Thaler, küresel ekonomiyi etkileyen en büyük tehditleri değerlendirirken şu ifadeleri kullandı:

“İklim krizi hala ortada, küresel ekonomi için büyük bir tehdit ve şimdi yeni bir tehdit daha var; Trump. ABD müttefiklerine düşman gibi davranmaya başlarsa, bu gerçekten çok kötü olur.”


Gelir adaletsizliği konusundaki endişelerini de dile getiren Thaler, vergi ve servet dağılımına yönelik politikaların sınırlarını şu sözlerle anlattı:

“Diyelim ki elimizde zenginlerden alıp yoksullara verebileceğimiz bir vida var. Eğer o vidayı sonuna kadar çevirirsek ekonomi çöker ama dürüst olalım, şu anda o noktadan çok uzağız. Artık trilyonerlerimiz var.”


Thaler, demokrasilerde değişimin ancak mevcut sistemin izin verdiği kadar mümkün olduğunu vurgulayarak siyasetçilerin göreve geldiklerinde “sınırları” fark ettiğini söyledi.


EKONOMİK YAPTIRIMLAR: “EMPİRİK VERİ SINIRLI, ETKİYİ ÖLÇMEK ZOR”

Orta Doğu ve Ukrayna’daki çatışmalara ekonomik yaptırımların etkisinin sorulması üzerine Thaler, somut veri eksikliğine dikkat çekerek şunları kaydetti:

“Makroekonomi yapmak zor. Yaptırımların gerçek etkisini anlamamızı sağlayacak yeterli veri noktası yok. Örneğin petrol yaptırımlarının ne kadarının delindiğini bilmek de çok zor.”


“EKONOMİDEKİ EN DİKKAT ÇEKİCİ ANOMALİLER BÜYÜK VERİDE”

Davranışsal ekonominin temel varsayımlarının artık daha geniş veri kaynaklarıyla test edildiğini anlatan Thaler, büyük verinin yeni anomalileri ortaya çıkardığını belirterek şu değerlendirmede bulundu:

“Küresel ekonomide en dikkat çekici anomaliler büyük veriden kaynaklanıyor. Bunları tespit etmek için henüz yapay zekaya ihtiyacımız yok.”
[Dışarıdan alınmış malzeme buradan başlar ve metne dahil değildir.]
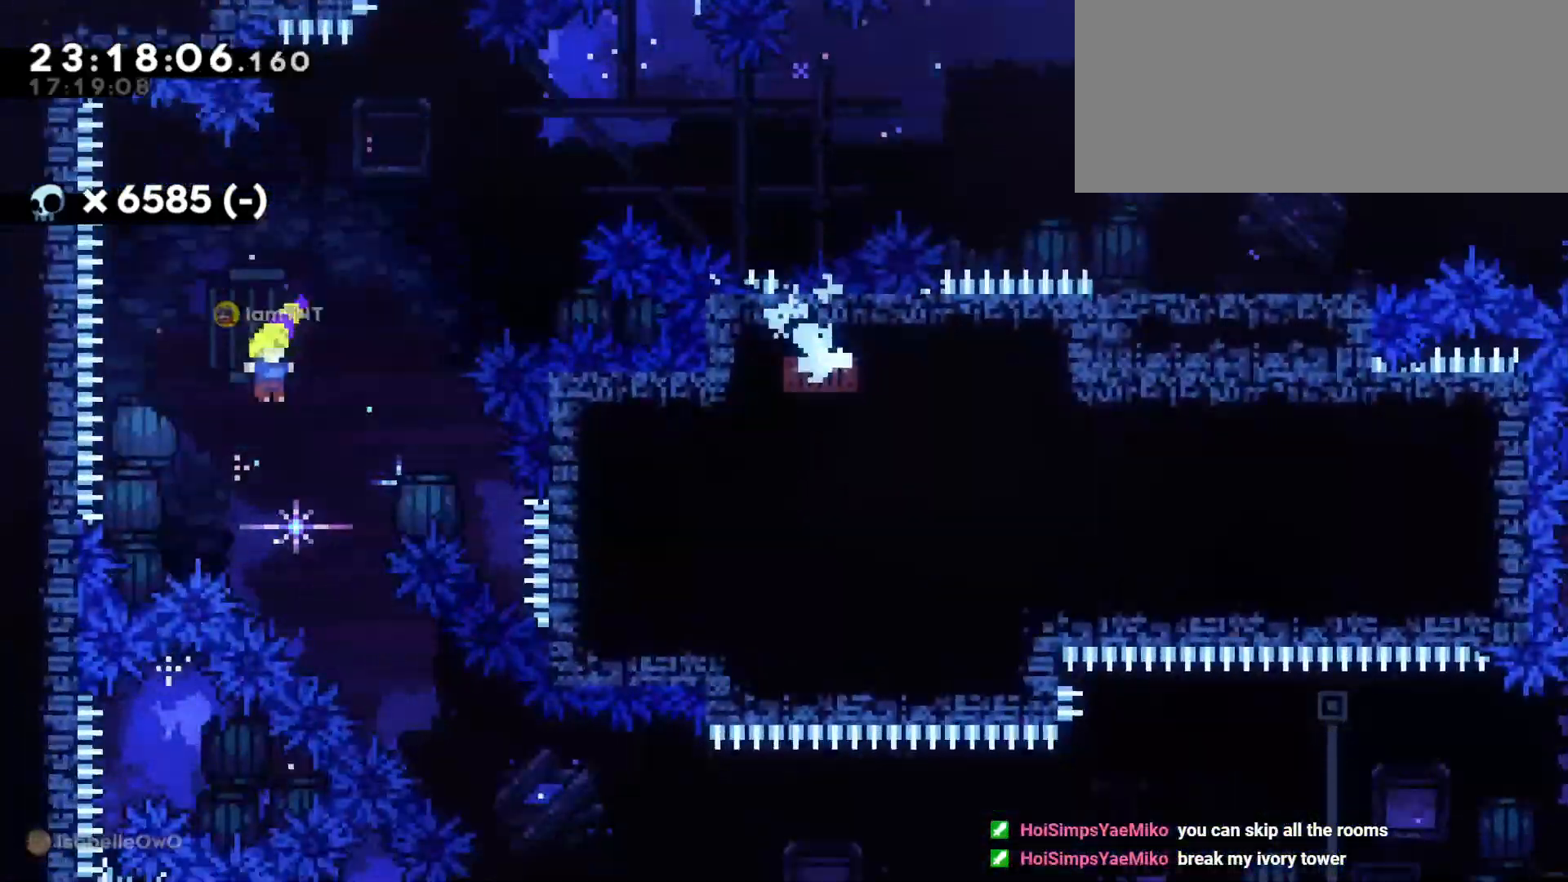
{"keys": ["d"], "events": [[183, "s", "down"], [250, "dash", "down"], [400, "dash", "up"], [450, "s", "up"]]}
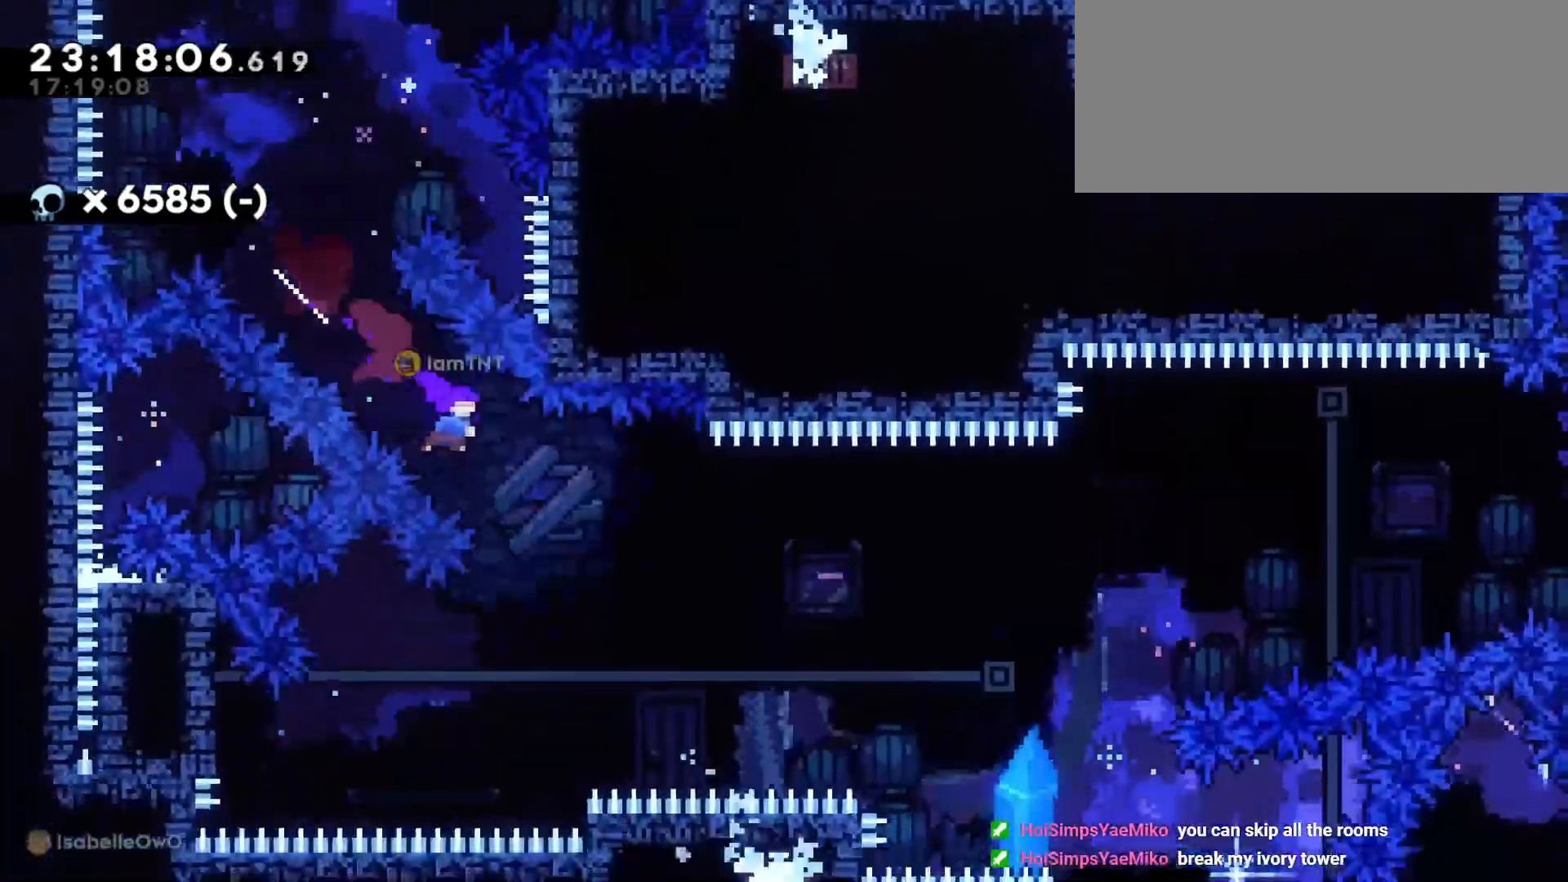
{"keys": ["d", "dash", "jump", "w"], "events": [[266, "jump", "down"], [283, "w", "down"], [450, "dash", "down"]]}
Thaler, ekonomik modellerin zorluk derecesine göre değerlendirilmesi gerektiğini vurgulayarak, “Çok zor problemler için maksimizasyon kötü bir modeldir. Bu yüzden asıl soru şu: Bir problemin ne kadar zor olduğunu ölçmemizi sağlayacak bir ölçüt geliştirebilir miyiz?” dedi.


DAVRANIŞSAL EKONOMİ: “GÜÇLÜ BİR ŞEKİLDE AKADEMİDE YER ALIYOR”

Davranışsal ekonominin günümüzde ekonomi bölümlerinde güçlü bir yer edindiğini belirten Thaler, “Her büyük ekonomi bölümü ve işletme okulunda davranışsal ekonomistler var. Alan gayet iyi durumda.” ifadelerini kullandı.


Buna rağmen ders kitaplarının hâlâ eski maksimizasyon temelli modelleri işlediğini belirterek, “Psikoloji, antropoloji veya sosyolojiden farkı korunuyor.” dedi.


“DÜRTME YETMEZ, SEÇİM MİMARİSİ DEĞİŞMELİ”

Thaler, “nudge” (dürtme) yaklaşımının kamu politikalarında doğru kullanılmadığını belirterek seçim mimarisinin değiştirilmesinin daha etkili olduğunu söyledi:

“İngiltere’deki Nudge Unit genellikle seçim ortamını değiştiremiyor, sadece mesaj gönderiyorlar ve artık kimse o mesajları okumuyor.”


KISA VADELİ YATIRIMLAR: “BU DOĞRU OLAMAZ”

Online yatırım platformlarının insanları kısa vadeli düşünmeye ittiğini söyleyen Thaler, şu uyarıda bulundu:

“Warren Buffett uzun vadeli yatırımın sembolüydü, ama insanlar şimdi haftalık opsiyonlara yatırım yapıyor. Bu doğru olamaz.”


Thaler’in “nudge” yaklaşımı, organ bağışı, emeklilik birikimleri ve vergi ödeme süreçleri gibi birçok kamu politikasında dünya çapında uygulama alanı bulmayı sürdürüyor.